From http://www.miami.com/mld/miami/news/local/4573166.htm
Man freed amid questions raised over autopsy
Associated Press
Posted on Thu, Nov. 21, 2002
ST. PETERSBURG, Fla. - A man sent to prison for the death of his 8-week-old son has been freed because of questions about a medical examiner's report.
John W. Peel, then 18, told investigators his son died in 1998 when he fell off a bed, but the former local medical examiner, Joan Wood, ruled the death a homicide after saying she found evidence of shaken-baby syndrome.
Peel was charged with first-degree murder and later sentenced to 10 years in prison after pleading to a lesser manslaughter charge.
---Wood, who is now a private consultant, said she stands by her homicide finding.
The Peel case is the latest controversy for Wood since her reversal on the cause of death of a Church of Scientology member led prosecutors to drop charges against the church. That eventually led to Wood's forced retirement in 2000.
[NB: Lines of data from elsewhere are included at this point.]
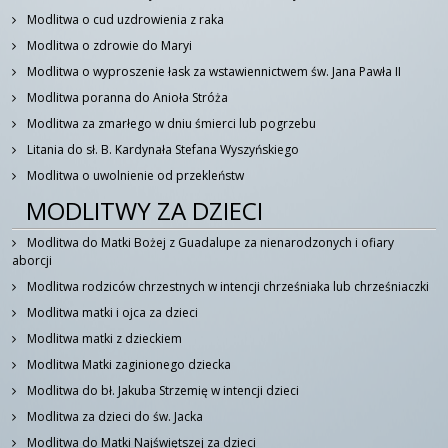
Modlitwa o cud uzdrowienia z raka
Modlitwa o zdrowie do Maryi
Modlitwa o wyproszenie łask za wstawiennictwem św. Jana Pawła II
Modlitwa poranna do Anioła Stróża
Modlitwa za zmarłego w dniu śmierci lub pogrzebu
Litania do sł. B. Kardynała Stefana Wyszyńskiego
Modlitwa o uwolnienie od przekleństw
MODLITWY ZA DZIECI
Modlitwa do Matki Bożej z Guadalupe za nienarodzonych i ofiary
aborcji
Modlitwa rodziców chrzestnych w intencji chrześniaka lub chrześniaczki
Modlitwa matki i ojca za dzieci
Modlitwa matki z dzieckiem
Modlitwa Matki zaginionego dziecka
Modlitwa do bł. Jakuba Strzemię w intencji dzieci
Modlitwa za dzieci do św. Jacka
Modlitwa do Matki Najświętszej za dzieci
---McCabe asked Wood's successor, Medical Examiner Jon Thogmartin, to re-examine the Peel autopsy after mistakes by Wood's office led to the dismissal of charges in another shaken baby case in April.
Thogmartin later brought in Dr. Stephen Nelson, Polk County's medical examiner, to review the case. Neither found evidence of hemorrhaging in the child's eyes, on which Wood based her finding of shaken-baby syndrome.
Wood insists she made the correct call.
"There are disagreements in forensic medicine," Wood said. "We're each allowed our own opinion. But I'm telling you that that child was murdered. No mistake. The baby was shaken to death."
McCabe said a review of other recent shaken baby cases found no problems.